A tutti gli individui sono state date due settimane di istruzioni dettagliate su come ridurre l’assunzione di sodio a circa 2.000 milligrammi al giorno, informazioni che sono state rafforzate nel corso dello studio. Quindi in quello che viene chiamato uno studio randomizzato, controllato con placebo, metà dei partecipanti ha assunto una compressa di sodio o una compressa di placebo nove volte al giorno per sei settimane, quindi il gruppo è stato invertito.
I ricercatori hanno scoperto che la riduzione del sodio ha aumentato tutti e otto gli SCFA, il prodotto finale della fermentazione delle fibre che consumiamo, dal nostro microbiota. L’aumento dei livelli di SCFA che i ricercatori hanno riscontrato era costantemente associato a una pressione sanguigna più bassa e ad una maggiore flessibilità dei vasi sanguigni.
“Mentre i periodi di maggiore assunzione di sale hanno fatto aumentare la pressione sanguigna sia nei maschi che nelle femmine e sono stati osservati miglioramenti in entrambi i sessi con un passaggio alla riduzione del consumo di sale, i cambiamenti sono stati più drastici nelle donne”, dice Zhu. “Anche se tutti abbiamo un microbiota leggermente distinto – influenzato da cose come la dieta e l’ambiente – tendono ad esserci differenze coerenti tra maschi e femmine in generale. “Il sodio è un fattore di rischio in entrambi i sessi, ma il suo impatto in relazione al microbioma intestinale sembra essere maggiore nelle donne”, afferma Zhu. “Può darsi che l’alto contenuto di sale influenzi la pressione sanguigna attraverso percorsi diversi nei maschi e nelle femmine”, aggiunge.
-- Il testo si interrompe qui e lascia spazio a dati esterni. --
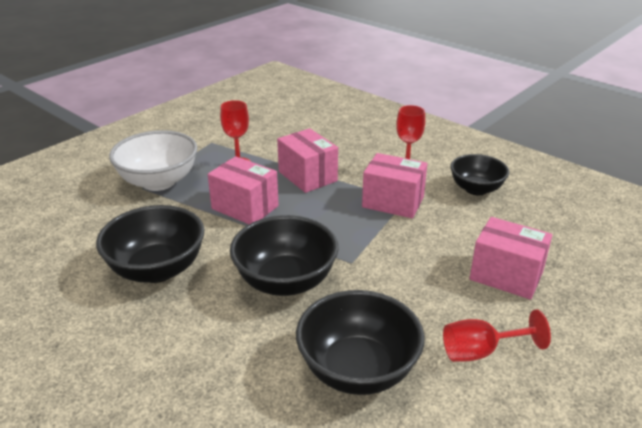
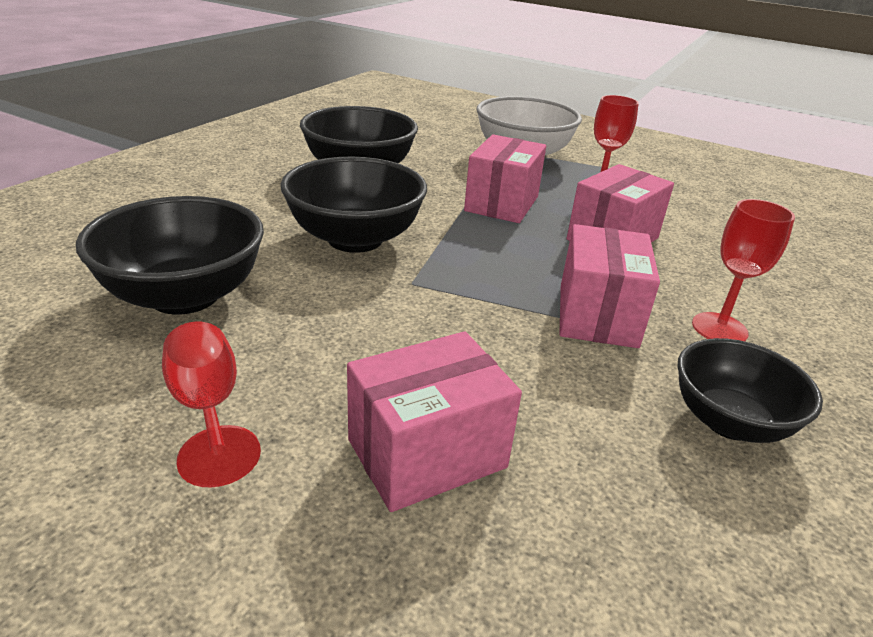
camera: 75 degrees right, 0 degrees up
pink box [470,217,552,299] -> pink box turned 45 degrees clockwise [347,331,522,512]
Vedi anche: Una dieta ricca di sale promuove il deterioramento cognitivo
Ad esempio, la pressione sistolica di 24 ore, il numero più alto che indica la pressione quando il cuore si sta contraendo, era quasi cinque punti più bassa quando le donne stavano seguendo una dieta a basso contenuto di sale rispetto a quella ad alto contenuto di sale e poco più di tre punti in meno nella maschi. Anche le pressioni notturne, un momento importante per il riposo del cuore e del corpo, sono diminuite, con numeri sistolici che diminuiscono di quasi cinque punti nelle donne e poco meno di tre punti negli uomini, mentre diminuiscono l’assunzione di sale.